| Exercise |
Of all the lines below, output only those starting at the one with "instalowania żadnego oprogramowania" and ending at the one with "výškou 80 cm s plochou 2,96 m2 pre", both ends included, exactly as written.

| Input material |
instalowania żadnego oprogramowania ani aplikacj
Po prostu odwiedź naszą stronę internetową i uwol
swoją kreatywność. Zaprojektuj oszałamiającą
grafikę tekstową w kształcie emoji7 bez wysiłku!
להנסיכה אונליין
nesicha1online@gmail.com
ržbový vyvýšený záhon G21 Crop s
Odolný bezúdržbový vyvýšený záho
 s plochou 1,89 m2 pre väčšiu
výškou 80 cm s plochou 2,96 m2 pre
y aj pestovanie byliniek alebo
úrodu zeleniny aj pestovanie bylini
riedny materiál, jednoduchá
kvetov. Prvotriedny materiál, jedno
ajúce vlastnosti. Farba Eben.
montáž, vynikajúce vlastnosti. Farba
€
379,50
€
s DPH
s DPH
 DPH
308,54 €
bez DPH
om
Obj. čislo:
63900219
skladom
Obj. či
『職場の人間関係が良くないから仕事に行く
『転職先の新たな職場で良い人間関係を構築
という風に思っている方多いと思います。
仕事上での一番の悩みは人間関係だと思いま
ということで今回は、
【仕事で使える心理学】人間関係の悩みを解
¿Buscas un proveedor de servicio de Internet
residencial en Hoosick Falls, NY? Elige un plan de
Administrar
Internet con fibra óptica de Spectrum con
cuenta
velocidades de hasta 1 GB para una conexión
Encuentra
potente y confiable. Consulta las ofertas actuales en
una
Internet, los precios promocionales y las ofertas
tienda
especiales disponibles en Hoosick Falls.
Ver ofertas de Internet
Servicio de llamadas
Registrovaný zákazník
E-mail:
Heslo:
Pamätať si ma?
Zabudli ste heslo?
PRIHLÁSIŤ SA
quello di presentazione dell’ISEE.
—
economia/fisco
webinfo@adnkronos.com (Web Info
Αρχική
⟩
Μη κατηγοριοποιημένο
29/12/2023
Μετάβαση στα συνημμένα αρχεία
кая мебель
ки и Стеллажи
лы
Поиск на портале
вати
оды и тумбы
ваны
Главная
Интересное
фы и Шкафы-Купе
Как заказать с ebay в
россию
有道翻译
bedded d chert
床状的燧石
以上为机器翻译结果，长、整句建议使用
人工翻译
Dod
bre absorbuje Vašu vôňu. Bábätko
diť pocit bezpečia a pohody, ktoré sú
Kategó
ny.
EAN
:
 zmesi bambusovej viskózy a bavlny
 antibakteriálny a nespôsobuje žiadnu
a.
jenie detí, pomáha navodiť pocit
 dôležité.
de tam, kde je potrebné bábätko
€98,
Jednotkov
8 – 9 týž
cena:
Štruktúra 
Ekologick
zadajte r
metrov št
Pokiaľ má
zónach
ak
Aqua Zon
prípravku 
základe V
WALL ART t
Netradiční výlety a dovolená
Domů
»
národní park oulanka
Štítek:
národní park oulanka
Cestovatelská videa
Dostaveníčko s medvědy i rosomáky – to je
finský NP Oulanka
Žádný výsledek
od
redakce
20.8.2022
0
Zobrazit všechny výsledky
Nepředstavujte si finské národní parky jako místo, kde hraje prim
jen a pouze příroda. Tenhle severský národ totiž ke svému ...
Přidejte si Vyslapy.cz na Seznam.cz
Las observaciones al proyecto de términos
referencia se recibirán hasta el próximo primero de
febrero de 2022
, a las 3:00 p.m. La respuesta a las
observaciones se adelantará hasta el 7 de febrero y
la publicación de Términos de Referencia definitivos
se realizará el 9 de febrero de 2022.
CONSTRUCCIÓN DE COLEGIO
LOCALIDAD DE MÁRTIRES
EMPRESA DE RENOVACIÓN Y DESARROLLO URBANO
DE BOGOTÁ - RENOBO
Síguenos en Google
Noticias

==

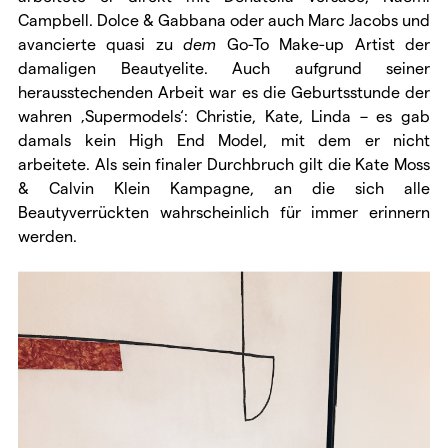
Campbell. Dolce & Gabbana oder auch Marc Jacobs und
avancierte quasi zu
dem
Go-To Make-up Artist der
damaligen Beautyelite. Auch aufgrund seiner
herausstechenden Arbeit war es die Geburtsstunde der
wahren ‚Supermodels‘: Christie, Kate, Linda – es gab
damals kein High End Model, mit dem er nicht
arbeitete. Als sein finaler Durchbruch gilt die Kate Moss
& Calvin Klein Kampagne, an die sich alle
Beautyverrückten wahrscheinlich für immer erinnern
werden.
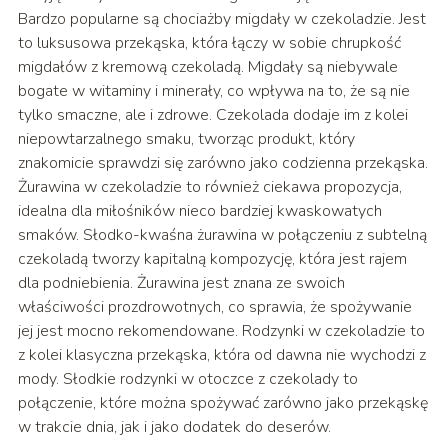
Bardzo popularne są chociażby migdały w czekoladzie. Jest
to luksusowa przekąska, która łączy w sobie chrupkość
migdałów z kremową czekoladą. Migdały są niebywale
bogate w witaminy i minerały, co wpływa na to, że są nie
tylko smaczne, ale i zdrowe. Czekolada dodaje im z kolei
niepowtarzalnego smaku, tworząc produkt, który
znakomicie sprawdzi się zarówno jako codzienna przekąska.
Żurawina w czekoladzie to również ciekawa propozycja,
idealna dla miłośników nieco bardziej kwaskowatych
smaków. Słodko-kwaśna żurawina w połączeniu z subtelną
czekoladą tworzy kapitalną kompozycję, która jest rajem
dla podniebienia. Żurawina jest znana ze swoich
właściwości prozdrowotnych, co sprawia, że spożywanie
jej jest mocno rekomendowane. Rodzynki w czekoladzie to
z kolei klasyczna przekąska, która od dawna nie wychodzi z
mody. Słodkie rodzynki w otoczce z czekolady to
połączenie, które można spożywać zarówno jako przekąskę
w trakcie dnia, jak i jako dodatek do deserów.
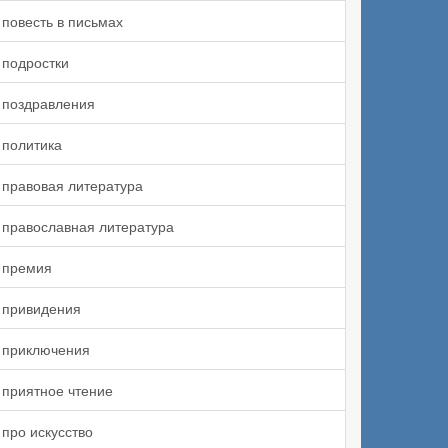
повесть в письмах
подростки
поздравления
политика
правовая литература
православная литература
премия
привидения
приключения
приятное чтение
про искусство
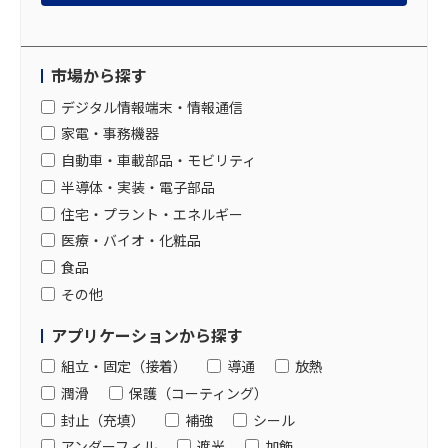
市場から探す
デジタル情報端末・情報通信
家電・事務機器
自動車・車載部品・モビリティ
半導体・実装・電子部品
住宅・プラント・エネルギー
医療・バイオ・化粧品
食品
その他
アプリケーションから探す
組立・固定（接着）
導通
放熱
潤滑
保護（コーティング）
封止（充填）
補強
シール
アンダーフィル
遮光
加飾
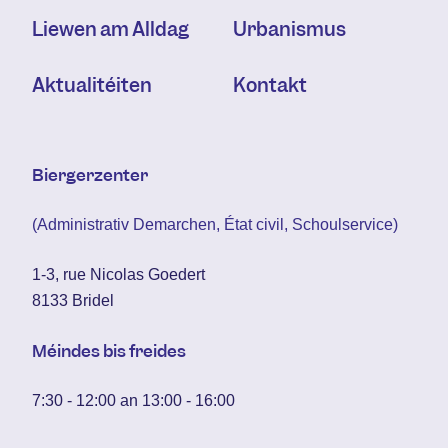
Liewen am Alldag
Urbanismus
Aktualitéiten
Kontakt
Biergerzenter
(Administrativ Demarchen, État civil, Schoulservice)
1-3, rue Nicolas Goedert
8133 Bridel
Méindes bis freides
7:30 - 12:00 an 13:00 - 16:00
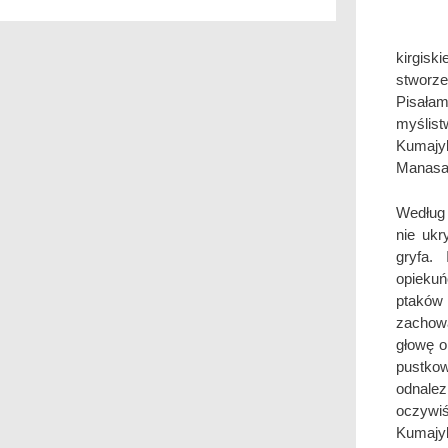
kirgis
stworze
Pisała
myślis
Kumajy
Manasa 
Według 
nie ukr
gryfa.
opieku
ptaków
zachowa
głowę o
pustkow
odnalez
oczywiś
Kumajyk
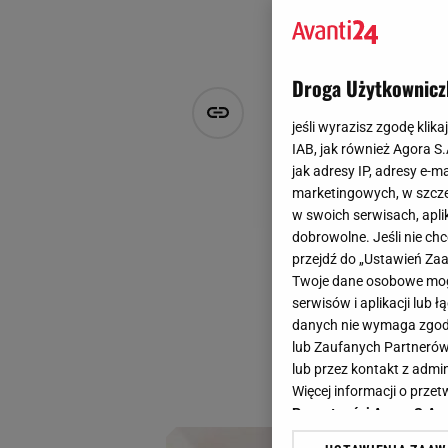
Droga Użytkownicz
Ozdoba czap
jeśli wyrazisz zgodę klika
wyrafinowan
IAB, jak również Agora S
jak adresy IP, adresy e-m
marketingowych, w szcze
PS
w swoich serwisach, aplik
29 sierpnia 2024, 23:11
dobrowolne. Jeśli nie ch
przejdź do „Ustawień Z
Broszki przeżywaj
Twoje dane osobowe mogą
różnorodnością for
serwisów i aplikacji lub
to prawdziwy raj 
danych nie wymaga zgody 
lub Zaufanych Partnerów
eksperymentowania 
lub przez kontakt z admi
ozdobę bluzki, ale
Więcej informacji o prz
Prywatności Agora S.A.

| The answer |
instalowania żadnego oprogramowania ani aplikacj
Po prostu odwiedź naszą stronę internetową i uwol
swoją kreatywność. Zaprojektuj oszałamiającą
grafikę tekstową w kształcie emoji7 bez wysiłku!
להנסיכה אונליין
nesicha1online@gmail.com
ržbový vyvýšený záhon G21 Crop s
Odolný bezúdržbový vyvýšený záho
 s plochou 1,89 m2 pre väčšiu
výškou 80 cm s plochou 2,96 m2 pre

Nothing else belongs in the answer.